Don’t rock the boat

Don’t rock the boat

The Second Chamber of the Dutch Parliament has roughly the same issues with the draft consensus law to establish the Caribbean Body for Reform and Development COHO as Curaçao, Aruba and St. Maarten. To what extent State Secretary of Kingdom Relations Alexandra van Huffelen will be able to remove these concerns remains to be seen, as even her own D66 party has serious doubts.
One needs to keep in mind that the legislative trajectory, after some adjustments to address reservations expressed by the Council of State, had been all but completed when she took over from her predecessor Raymond Knops. It was he who made agreeing to the proposed COHO a condition to receive continued coronavirus-crisis-related liquidity support from the Netherlands plus the Kingdom Council of Ministers RMR giving its required permission for the Dutch Caribbean countries to deviate from the balanced budget in the Financial Supervision Act.

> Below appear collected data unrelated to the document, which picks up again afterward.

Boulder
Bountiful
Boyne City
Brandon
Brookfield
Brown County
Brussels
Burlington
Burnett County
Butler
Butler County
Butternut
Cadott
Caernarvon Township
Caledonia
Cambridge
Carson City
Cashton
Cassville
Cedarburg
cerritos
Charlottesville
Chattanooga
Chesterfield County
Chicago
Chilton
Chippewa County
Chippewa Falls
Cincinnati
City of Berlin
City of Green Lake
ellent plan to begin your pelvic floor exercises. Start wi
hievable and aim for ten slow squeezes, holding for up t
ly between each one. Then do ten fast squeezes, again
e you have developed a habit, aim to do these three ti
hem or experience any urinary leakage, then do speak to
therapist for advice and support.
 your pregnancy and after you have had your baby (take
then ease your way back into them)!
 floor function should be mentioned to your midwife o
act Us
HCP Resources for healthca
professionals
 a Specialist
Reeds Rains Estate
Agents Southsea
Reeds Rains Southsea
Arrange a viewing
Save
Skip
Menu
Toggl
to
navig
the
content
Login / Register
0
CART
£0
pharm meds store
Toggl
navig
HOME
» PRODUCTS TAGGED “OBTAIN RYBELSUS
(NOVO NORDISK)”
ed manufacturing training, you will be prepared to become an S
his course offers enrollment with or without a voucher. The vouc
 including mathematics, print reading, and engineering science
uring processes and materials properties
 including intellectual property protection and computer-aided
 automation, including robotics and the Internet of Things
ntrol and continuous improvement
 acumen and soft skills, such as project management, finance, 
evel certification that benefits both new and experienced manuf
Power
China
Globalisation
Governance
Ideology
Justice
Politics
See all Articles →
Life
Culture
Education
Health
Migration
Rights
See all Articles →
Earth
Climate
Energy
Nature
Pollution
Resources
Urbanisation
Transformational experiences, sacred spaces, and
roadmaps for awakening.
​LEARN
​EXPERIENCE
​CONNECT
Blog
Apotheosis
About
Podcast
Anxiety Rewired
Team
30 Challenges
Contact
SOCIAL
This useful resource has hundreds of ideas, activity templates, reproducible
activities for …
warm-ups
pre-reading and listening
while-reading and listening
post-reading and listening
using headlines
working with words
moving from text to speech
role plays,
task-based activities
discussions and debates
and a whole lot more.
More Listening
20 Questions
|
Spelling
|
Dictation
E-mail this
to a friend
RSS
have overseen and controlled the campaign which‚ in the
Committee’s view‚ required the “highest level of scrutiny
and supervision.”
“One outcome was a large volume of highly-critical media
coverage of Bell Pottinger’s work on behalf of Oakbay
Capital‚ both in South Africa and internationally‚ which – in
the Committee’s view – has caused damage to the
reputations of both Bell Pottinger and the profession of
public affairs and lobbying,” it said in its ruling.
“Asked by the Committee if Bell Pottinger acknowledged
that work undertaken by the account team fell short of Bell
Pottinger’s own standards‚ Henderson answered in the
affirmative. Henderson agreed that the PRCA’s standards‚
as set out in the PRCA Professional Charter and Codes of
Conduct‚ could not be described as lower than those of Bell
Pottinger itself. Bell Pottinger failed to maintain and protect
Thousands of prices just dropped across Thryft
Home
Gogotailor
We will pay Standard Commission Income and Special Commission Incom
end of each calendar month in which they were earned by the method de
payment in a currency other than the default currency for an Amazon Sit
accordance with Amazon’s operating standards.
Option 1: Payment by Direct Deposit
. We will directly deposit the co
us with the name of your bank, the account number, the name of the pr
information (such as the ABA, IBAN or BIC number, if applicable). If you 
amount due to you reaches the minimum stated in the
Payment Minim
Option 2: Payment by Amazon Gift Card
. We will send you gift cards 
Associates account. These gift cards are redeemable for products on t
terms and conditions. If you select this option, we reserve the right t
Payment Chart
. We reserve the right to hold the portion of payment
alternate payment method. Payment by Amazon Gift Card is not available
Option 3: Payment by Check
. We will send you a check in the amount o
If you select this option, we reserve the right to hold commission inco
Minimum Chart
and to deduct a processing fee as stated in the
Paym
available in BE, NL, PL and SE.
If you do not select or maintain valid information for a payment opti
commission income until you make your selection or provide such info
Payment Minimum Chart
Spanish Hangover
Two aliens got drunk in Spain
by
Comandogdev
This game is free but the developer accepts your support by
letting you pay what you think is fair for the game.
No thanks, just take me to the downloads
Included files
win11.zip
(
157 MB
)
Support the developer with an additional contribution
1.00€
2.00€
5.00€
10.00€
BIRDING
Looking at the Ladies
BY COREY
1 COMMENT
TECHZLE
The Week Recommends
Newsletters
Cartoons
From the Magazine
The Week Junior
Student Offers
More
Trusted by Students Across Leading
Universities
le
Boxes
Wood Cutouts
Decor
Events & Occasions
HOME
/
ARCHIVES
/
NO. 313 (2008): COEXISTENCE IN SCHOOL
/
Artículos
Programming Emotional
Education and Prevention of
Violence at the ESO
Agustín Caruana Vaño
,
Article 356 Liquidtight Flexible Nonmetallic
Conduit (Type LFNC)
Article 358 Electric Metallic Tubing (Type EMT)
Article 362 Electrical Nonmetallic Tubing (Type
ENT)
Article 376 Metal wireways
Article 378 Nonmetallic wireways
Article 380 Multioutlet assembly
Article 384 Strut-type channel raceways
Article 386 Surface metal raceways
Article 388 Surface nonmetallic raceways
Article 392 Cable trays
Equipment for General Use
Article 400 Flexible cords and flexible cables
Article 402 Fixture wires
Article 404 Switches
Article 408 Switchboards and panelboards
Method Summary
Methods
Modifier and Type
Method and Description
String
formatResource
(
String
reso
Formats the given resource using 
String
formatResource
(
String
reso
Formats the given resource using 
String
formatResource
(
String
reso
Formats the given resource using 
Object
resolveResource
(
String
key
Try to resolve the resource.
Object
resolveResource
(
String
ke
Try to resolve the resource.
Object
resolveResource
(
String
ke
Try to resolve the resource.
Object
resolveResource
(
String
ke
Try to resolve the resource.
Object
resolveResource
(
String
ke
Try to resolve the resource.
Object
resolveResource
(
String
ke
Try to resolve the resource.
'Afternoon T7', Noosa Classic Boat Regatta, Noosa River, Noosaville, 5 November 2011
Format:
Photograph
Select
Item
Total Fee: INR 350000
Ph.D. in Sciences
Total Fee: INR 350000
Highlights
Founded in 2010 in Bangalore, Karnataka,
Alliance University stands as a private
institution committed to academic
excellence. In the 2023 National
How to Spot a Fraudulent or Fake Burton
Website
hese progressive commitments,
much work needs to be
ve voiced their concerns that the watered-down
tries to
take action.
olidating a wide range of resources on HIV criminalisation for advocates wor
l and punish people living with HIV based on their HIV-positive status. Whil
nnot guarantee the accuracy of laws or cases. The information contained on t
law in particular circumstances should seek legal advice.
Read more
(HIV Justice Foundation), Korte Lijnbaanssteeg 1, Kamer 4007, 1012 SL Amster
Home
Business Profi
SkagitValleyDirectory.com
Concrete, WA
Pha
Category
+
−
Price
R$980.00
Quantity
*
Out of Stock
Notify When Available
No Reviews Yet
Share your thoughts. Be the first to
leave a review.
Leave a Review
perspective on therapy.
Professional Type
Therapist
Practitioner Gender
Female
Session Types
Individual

As pointed out earlier, the execution of so-called “country packages” containing restructuring measures and investments to be monitored and ensured by the COHO is what people will be confronted with. These and their implementation agenda are supposed to make the three islands more resilient and sustainable.
A Temporary Work Organisation (TWO) has already been making the necessary preparations at the technical level. This means a possible revision of the COHO should not have to lead to undesirable delay.
However, things have changed since plans were first made, most notably due to the Russian invasion of Ukraine and its impact on world prices. While it’s understandable that government needs enough earnings, under the current socioeconomic circumstances great restraint should be exercised to prevent overburdening the private sector, which – at the end of the day – must produce the means to cover public spending, including lifting the 12.5 per cent benefits cut for civil servants, reducing the fuel excise tax, etc.
St. Maarten’s hard-hit dominant hospitality industry is barely rebounding from the two-year pandemic and before that devastating Hurricane Irma in September 2017. With the cost of both living and doing business now rising quickly, the necessary prudence seems called for.
Priority must be given to supporting the local recovery, for example by removing the Electronic Health Authorisation System (EHAS) like many other destinations. Finding ways to attract visitors also during the upcoming low season deserves the necessary attention too.
Some moderate and reasonable income-increasing steps may certainly be considered without major risks for the people’s livelihood, but anything too drastic could easily prove counterproductive. Conventional wisdom has it that when in the middle of a storm, you don’t rock the boat.